The Definitive Argument for Loving your Sister
They have been so many places and seen so many people that memories blend together until Klaus isn't sure what is real and what he has just dreamed. He isn't even positive that their parents were ever there at all. He's barely confident in his own name, or where he comes from, or what he knows. Nothing is certain, not for the Baudelaires, and nothing ever has been, really.
He looks briefly into the library; he sees Sunny reading a book. She lifts her eyes and smiles at her brother. She goes back to her reading. Klaus sits stiffly on the chair in the hall, and he rationalizes. This suit is old but he still feels awkward. He isn't sure he knows what it feels like to be comfortable.
Over and over he's justified this. It's old news by now. But rationalizing, researching, understanding—those are things Klaus knows he's good at. Or he thinks he's good at. In effect, it doesn't really matter. He's stuck to his patterns that have never previously failed him. He's made lists (pros and cons, gleaning data, genetic issues, reading endless manuscripts). He's had heated debates with himself. He's poured over every book he's been able to get his hands on, even if they're only vaguely related. In all these books, it always seems to go badly for boys who love their sisters. But what does that matter? There are more books out there. Some must be positive.

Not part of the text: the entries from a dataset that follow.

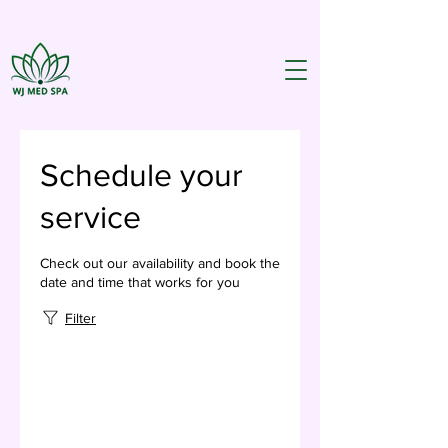
Schedule your
service
Check out our availability and book the
date and time that works for you
Filter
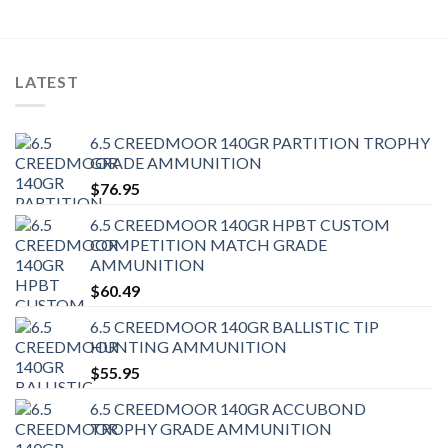
LATEST
6.5 CREEDMOOR 140GR PARTITION TROPHY
GRADE AMMUNITION
$
76.95
6.5 CREEDMOOR 140GR HPBT CUSTOM
COMPETITION MATCH GRADE
AMMUNITION
$
60.49
6.5 CREEDMOOR 140GR BALLISTIC TIP
HUNTING AMMUNITION
$
55.95
6.5 CREEDMOOR 140GR ACCUBOND
TROPHY GRADE AMMUNITION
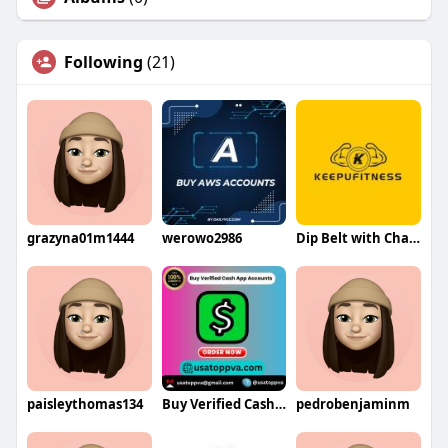
Following
(21)
grazyna01m1444
werowo2986
Dip Belt with Chain By Qingdao Keyou Fitness Equipment Co Ltd
paisleythomas134
Buy Verified Cash App Accounts
pedrobenjaminm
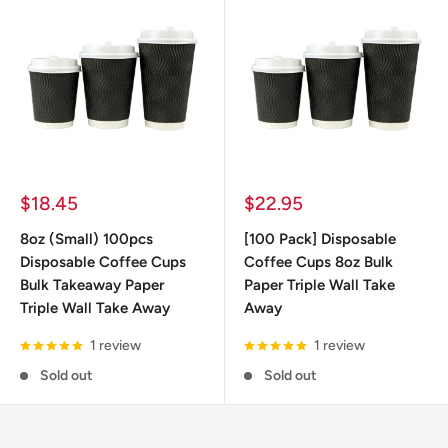
Sale
Sale
$18.45
$22.95
price
price
8oz (Small) 100pcs
[100 Pack] Disposable
Disposable Coffee Cups
Coffee Cups 8oz Bulk
Bulk Takeaway Paper
Paper Triple Wall Take
Triple Wall Take Away
Away
1 review
1 review
Sold out
Sold out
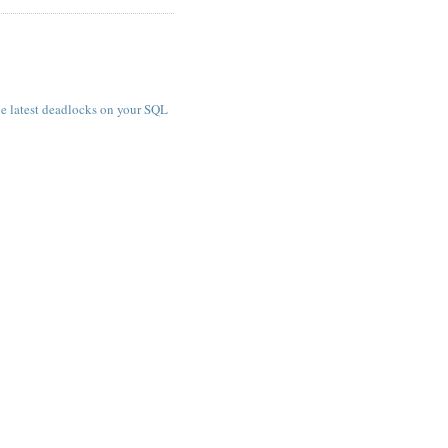
e latest deadlocks on your SQL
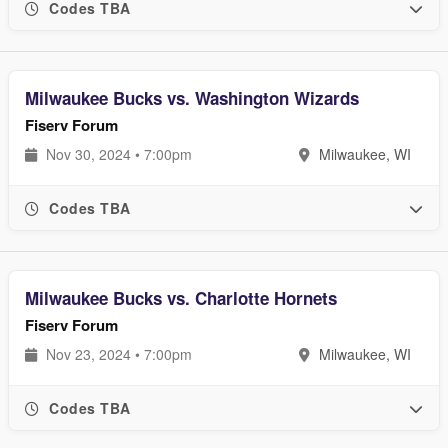
Codes TBA
Milwaukee Bucks vs. Washington Wizards
Fiserv Forum
Nov 30, 2024 • 7:00pm
Milwaukee, WI
Codes TBA
Milwaukee Bucks vs. Charlotte Hornets
Fiserv Forum
Nov 23, 2024 • 7:00pm
Milwaukee, WI
Codes TBA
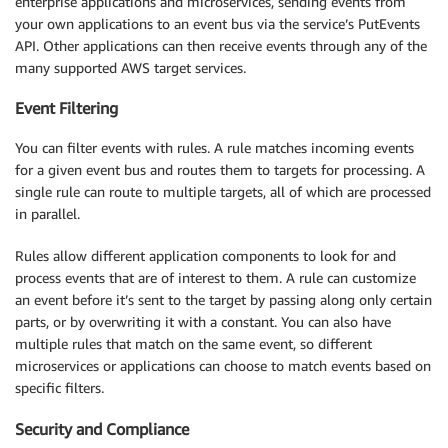
enterprise applications and microservices, sending events from
your own applications to an event bus via the service’s PutEvents
API. Other applications can then receive events through any of the
many supported AWS target services.
Event Filtering
You can filter events with rules. A rule matches incoming events
for a given event bus and routes them to targets for processing. A
single rule can route to multiple targets, all of which are processed
in parallel.
Rules allow different application components to look for and
process events that are of interest to them. A rule can customize
an event before it’s sent to the target by passing along only certain
parts, or by overwriting it with a constant. You can also have
multiple rules that match on the same event, so different
microservices or applications can choose to match events based on
specific filters.
Security and Compliance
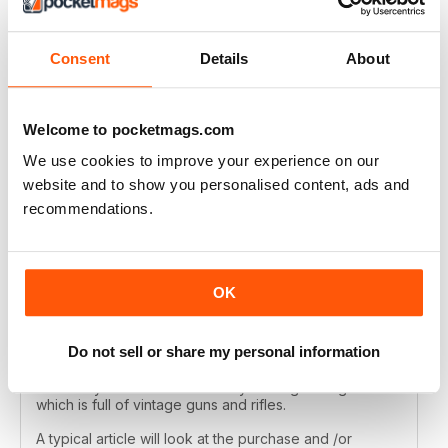
Every article is well researched by experienced and
knowledgeable shooters and the photography of the
guns and their features is beautifully shot. If you like
Consent
Details
About
vintage sporting guns this is the best magazine on the
planet!
Reviewed 19 April 2019
Welcome to pocketmags.com
We use cookies to improve your experience on our
website and to show you personalised content, ads and
recommendations.
OLD GUNS VIA NEW TECHNOLOGY - I
COULDN'T BE HAPPIER!
I own a few 19th century shotguns and I love to imagine
all the shoots and owners they have seen since they
OK
were made. The Double Gun Journal is also fascinated
with the story of old guns and its articles tell the history
of the makers, owners and performance of these
Do not sell or share my personal information
classic and often highly usable guns. The guns
described are mostly American and British but not
exlusively. I've never found any other gun magazine
which is full of vintage guns and rifles.
A typical article will look at the purchase and /or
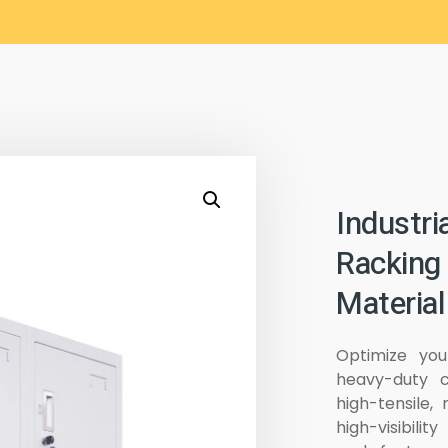
Industri
Racking
Material
Optimize you
heavy-duty c
high-tensile, 
high-visibili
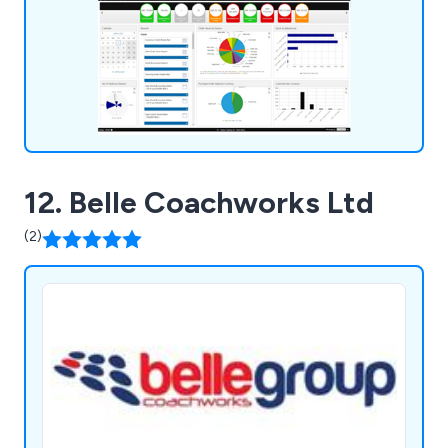
accessible and backed worldwide, actively used in
33 countries.
12. Belle Coachworks Ltd
(2)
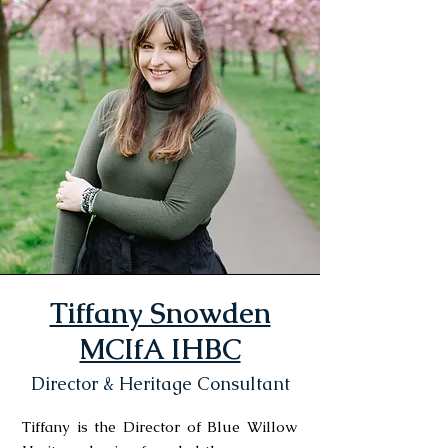
Tiffany Snowden
MCIfA IHBC
Director & Heritage Consultant
Tiffany is the Director of Blue Willow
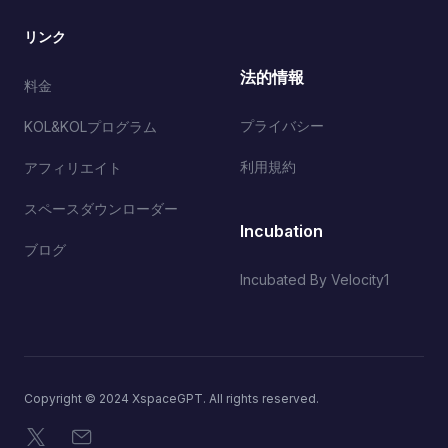
リンク
法的情報
料金
プライバシー
KOL&KOLプログラム
利用規約
アフィリエイト
スペースダウンローダー
Incubation
ブログ
Incubated By Velocity1
Copyright © 2024 XspaceGPT. All rights reserved.
X
メール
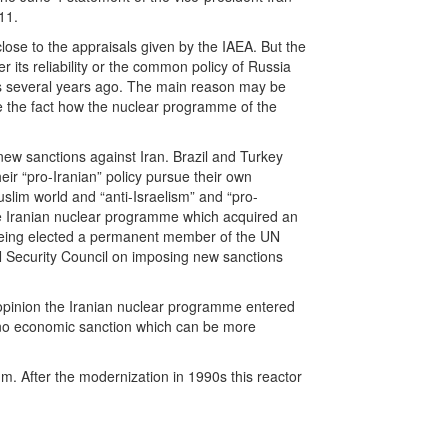
11.
lose to the appraisals given by the IAEA. But the
 its reliability or the common policy of Russia
as several years ago. The main reason may be
ite the fact how the nuclear programme of the
new sanctions against Iran. Brazil and Turkey
eir “pro-Iranian” policy pursue their own
uslim world and “anti-Israelism” and “pro-
 the Iranian nuclear programme which acquired an
or being elected a permanent member of the UN
N Security Council on imposing new sanctions
r opinion the Iranian nuclear programme entered
s no economic sanction which can be more
m. After the modernization in 1990s this reactor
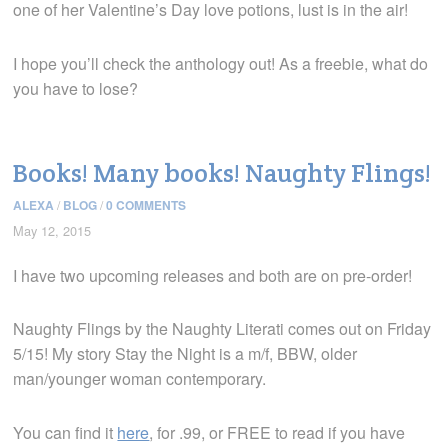
one of her Valentine’s Day love potions, lust is in the air!
I hope you’ll check the anthology out! As a freebie, what do
you have to lose?
Books! Many books! Naughty Flings!
ALEXA
/
BLOG
/
0 COMMENTS
May 12, 2015
I have two upcoming releases and both are on pre-order!
Naughty Flings by the Naughty Literati comes out on Friday
5/15! My story Stay the Night is a m/f, BBW, older
man/younger woman contemporary.
You can find it
here
, for .99, or FREE to read if you have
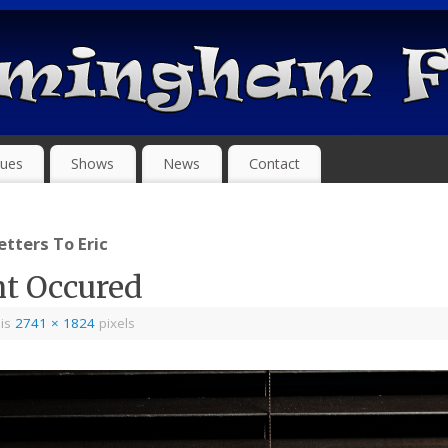
ues
Shows
News
Contact
tters To Eric
nt Occured
 is
2741 × 1824
pixels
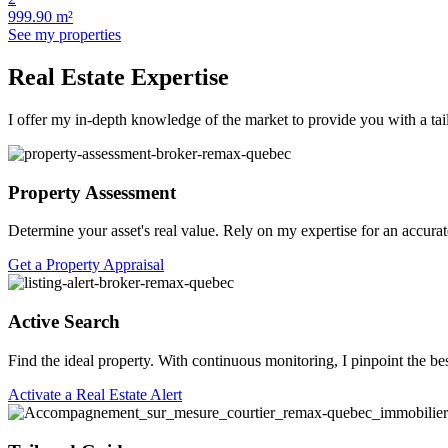
999.90 m²
See my properties
Real Estate Expertise
I offer my in-depth knowledge of the market to provide you with a tai
Property Assessment
Determine your asset's real value. Rely on my expertise for an accurat
Get a Property Appraisal
Active Search
Find the ideal property. With continuous monitoring, I pinpoint the be
Activate a Real Estate Alert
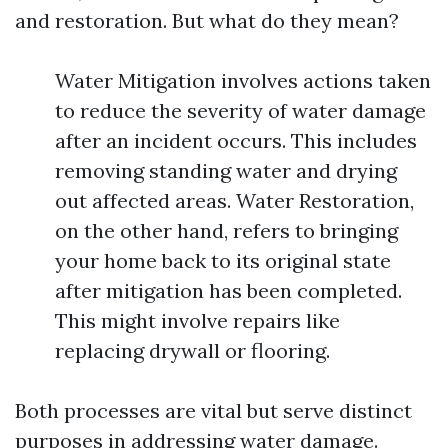
and restoration. But what do they mean?
Water Mitigation involves actions taken
to reduce the severity of water damage
after an incident occurs. This includes
removing standing water and drying
out affected areas. Water Restoration,
on the other hand, refers to bringing
your home back to its original state
after mitigation has been completed.
This might involve repairs like
replacing drywall or flooring.
Both processes are vital but serve distinct
purposes in addressing water damage.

Klaus reasons that nothing that terrible can come from it. Nothing so terrible, in comparison to everything else in their lives.
It's taken him so long to get up the nerve to take her out properly, even though no one knows them here. It's taken them so long to get away from everything that hurt: Count Olaf, the constant memories, everything. They're far away from everything they ever were. They're safe now. Klaus knows it's true; sometimes he has a hard time believing it. He still wonders, sometimes. Yes, Violet is twenty now. Nothing and no one can hurt them now. And in two years, they've been—tentatively, hesitantly, but yes—happy. They've been safe. It's almost too much to believe. Klaus half-expects to wake up in that little tower room one of these days.
It makes sense, he argues with himself in the dim hall. No one else could ever do. No one else could ever comprehend how he and Violet grew up. They only ever had each other. Their parents made them promise to take care of each other. For six years, they took care of each other. And even now, that's all they've got that matters. The family. Each other. The only thing Klaus knows with certainty is that Violet is the only person he could ever share a life with. She's the only one who could ever understand. The Baudelaires stick together. They know. They were there. He and Violet—they know and they don't need to talk about it to rest confident in the love they've got. They belong together. They have to. Or—what?
Or I don't know what's good in the world, Klaus thinks to himself. He knows there's bad in it—he knows that more than his own name. So, he reasons, there must be good too. And it's Violet. He knows that immediately, without any thinking, without any books. Violet is an ultimate good. Everything about her is good. It can't be wrong, Klaus thinks. It can't be wrong because we are right.
No, Klaus Baudelaire isn't quite certain of anything. His memory is hazy, foggy in a past rank with loss. But what Klaus does know, as Violet comes down the stairs with her long hair loose about her shoulders, is that she is beautiful and they'll just have to be all right, after all.